The Navy's aircraft carriers will come under pressure to retreat from this missile zone. However, there is a limit to how far they can retreat while still remaining in the game. As large as U.S. aircraft carriers are, they can only launch relatively small short-range fighter-bomber aircraft. For example, the F-35C, the carrier version of the Joint Strike Fighter, has a combat radius of just 615 miles. Mid-air refueling can extend this range. But refueling is not possible in hostile air space, and even with it, small fighters are constrained by the physiological limits of their single pilot.

The Air Force's long-range bombers, by contrast, with two pilots and room inside to stretch, have routinely flown intercontinental missions lasting over 30 hours. Recently, an Air Force B-1 bomber wing continuously maintained at least one of its big bombers over Afghanistan during a six-month deployment to a base in southwest Asia. While on station over Afghanistan, the B-1s responded to over 500 requests for close air support from troops in fire fights.

Ironically, just as the value and utility of its long-range bomber forces was increasing, the Air Force has spent the past decade focused on its F-22 and F-35 fighters, which, like the Navy's carrier aircraft, have to operate from vulnerable close-in bases and whose combat ranges are too short for the Asia-Pacific theater's vast expanses. But, after much bureaucratic resistance and delay, the Air Force is finally moving ahead with a new stealthy long-range bomber to supplement and eventually replace the legacy fleet that has withered over the past decade.

The arrival of the new bomber, when combined with the anti-ship missile threat and budget austerity, could force Pentagon planners to reassess the nature of air support, especially during crisis response in missile-contested war zones.
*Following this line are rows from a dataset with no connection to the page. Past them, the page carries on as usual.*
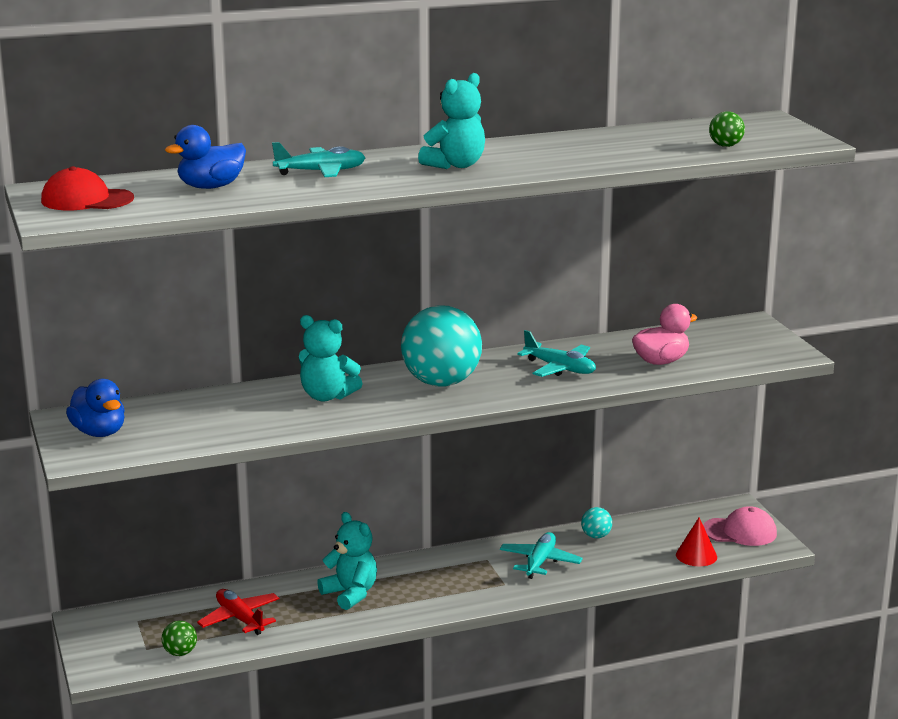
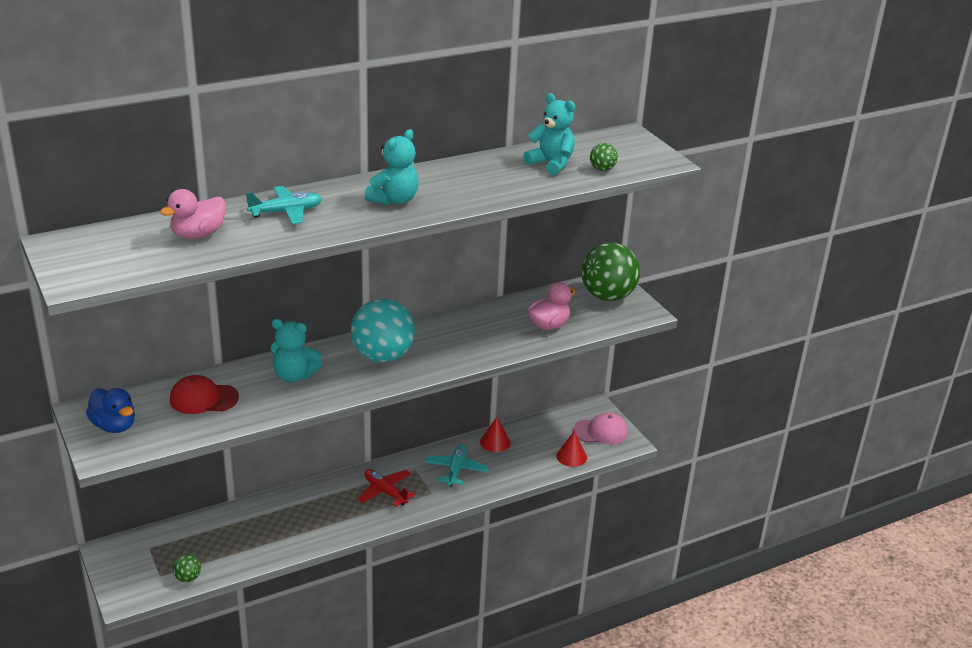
camera: 10 degrees left, 10 degrees up
(87, 200) = (95, 255): red cap -> red cap (203, 398)
(211, 187) = (198, 235): blue duck -> pink duck
(240, 619) = (231, 541): red plane -> red plane (385, 492)
(350, 594) = (314, 510): turquoise teddy bear -> turquoise teddy bear (551, 164)
(560, 368) = (472, 336): turquoise plane -> none
(596, 536) = (495, 442): turquoise ball -> red cone
(744, 337) = (607, 296): none -> green ball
That would be unhappy news to Navy and Air Force officials who have become comfortable with long-existing arrangements. If the missile threat in the western Pacific or the around the Persian Gulf becomes too great, policymakers and planners may conclude that too much prestige may be at risk with the deployment of a carrier strike group in response to a crisis. Diplomatic or tactical objections may similarly rule out an Air Force fighter deployment. That would leave long-range bombers as the only usable crisis-response tool and raise questions about the investments in more aircraft carriers and short-range fighters.
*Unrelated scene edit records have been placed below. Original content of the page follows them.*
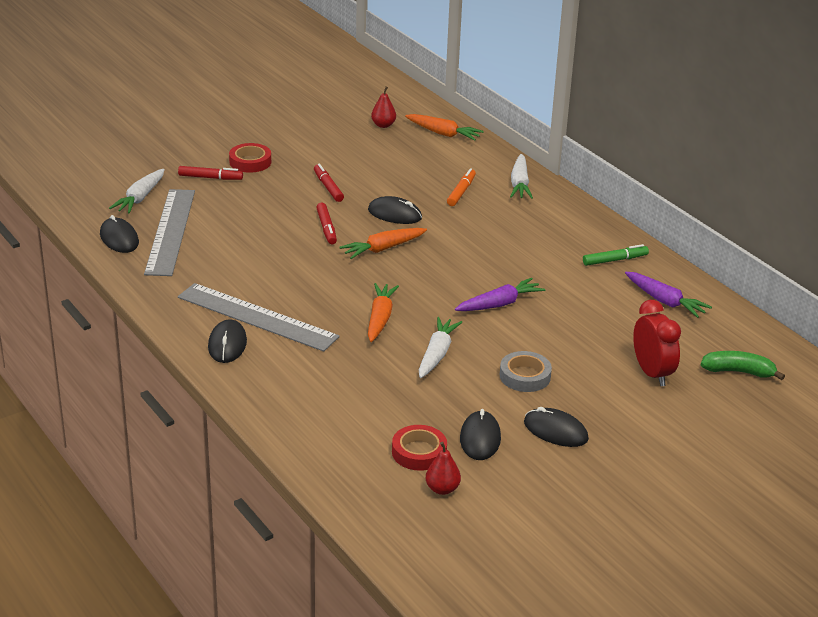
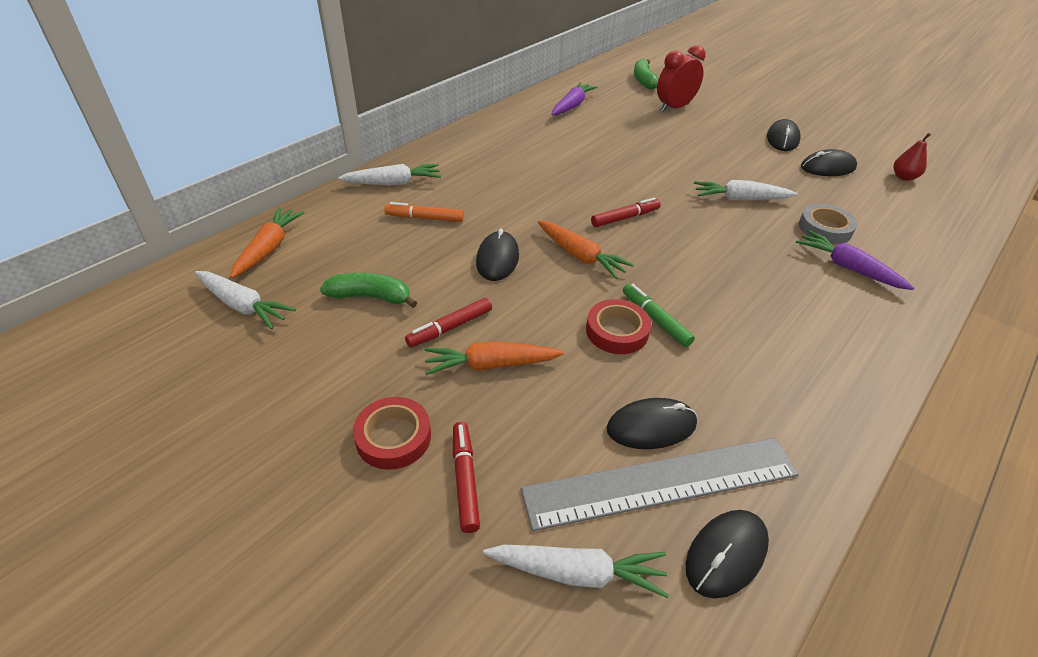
camera: 105 degrees left, 10 degrees up
(227, 344) = (860, 340): black mouse -> black mouse (651, 426)
(257, 317) = (789, 327): grey ruler -> none
(326, 228) = (558, 309): red marker -> red marker (625, 218)
(372, 164) = (371, 297): none -> green banana
(380, 318) = (713, 238): orange carrot -> orange carrot (490, 365)
(383, 125) = (243, 306): red pear -> white carrot
(419, 452) = (877, 192): red tape -> red tape (617, 331)
(499, 304) = (633, 175): purple carrot -> purple carrot (847, 267)
(525, 376) = (729, 155): grey tape -> grey tape (825, 228)
(615, 260) = (521, 127): green marker -> green marker (655, 319)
But beyond crisis response, Air Force bombers could redefine close air support as well. Until recently, supporting infantrymen in battle was assumed to be the job of small fighters. With precision-guided bombs, that is no longer true — during their deployment in southwest Asia, the B-1s dropped bombs just 300 meters from friendly forces. By providing a continuous presence, troops on patrol always had air power overhead — and very likely at a cheaper price than the cost of building, stocking, operating, and protecting air bases for fighters inside the combat zone.
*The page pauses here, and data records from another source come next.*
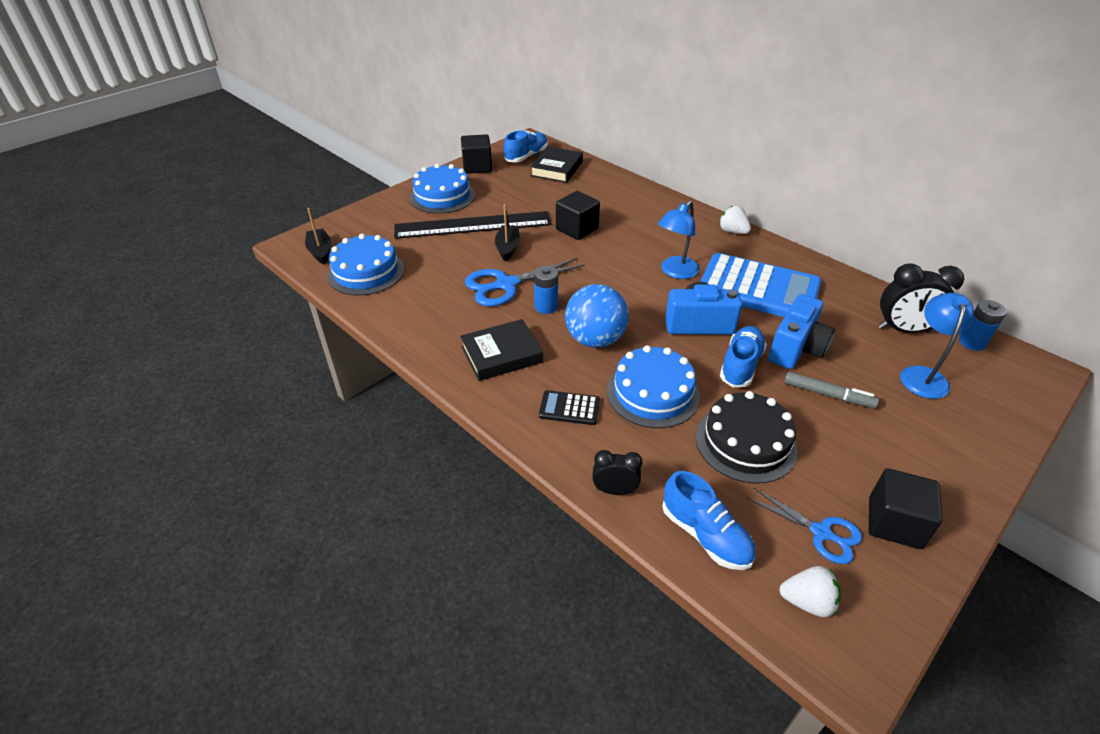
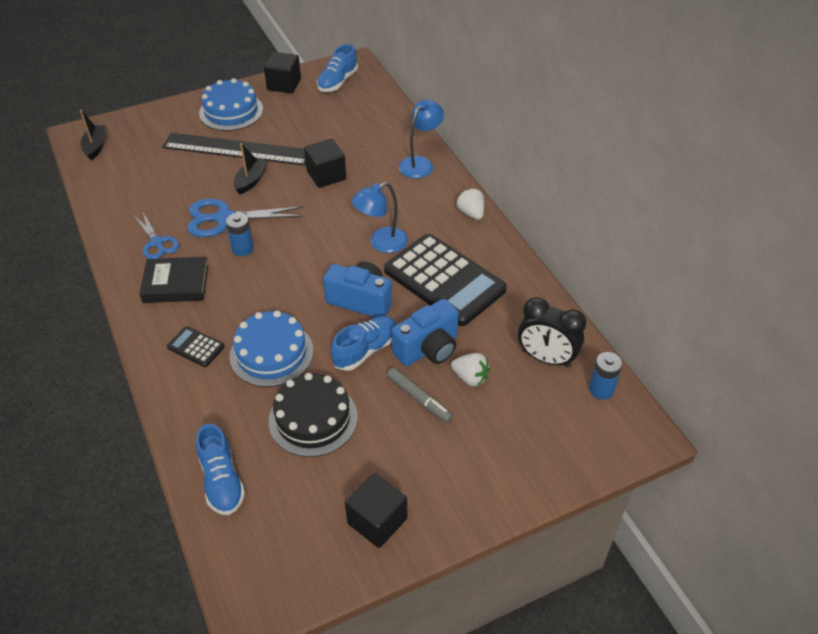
camera: 20 degrees right, 5 degrees up
(366, 272) = (119, 176): blue cake -> none
(526, 156) = (337, 82): blue shoe -> blue shoe turned 150 degrees clockwise
(556, 169) = (356, 103): black book -> none
(595, 339) = (261, 291): blue ball -> none
(614, 490) = (181, 425): black clock -> none
(758, 289) = (444, 280): blue calculator -> black calculator
(807, 601) = (257, 554): white strawberry -> white strawberry (470, 378)
(821, 532) = (311, 509): blue scissors -> blue scissors (157, 243)
(923, 375) = (522, 406): blue lamp -> blue lamp (420, 163)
There is another alternative. In a recent article in Proceedings, defense analyst Daniel Goure articulated a vision of aircraft carriers equipped with unmanned reconnaissance-strike drones, which, with mid-air refueling, could fly far longer and farther than jets with a human crew. Assuming the Navy could work out the considerable threats to their communications links (a problem the Air Force must also solve), drones could keep aircraft carriers in the fight even if they had been pushed back by anti-ship missiles. The Navy's carrier drone program is very active and well ahead of the Air Force's new bomber program. But even that success could backfire for carriers. If the Navy can perfect long-range drone missions, why not intercontinental drone missions? And if that's the case, a land base would work just fine. All of which could set up a new round of inter-service brawling inside the Pentagon.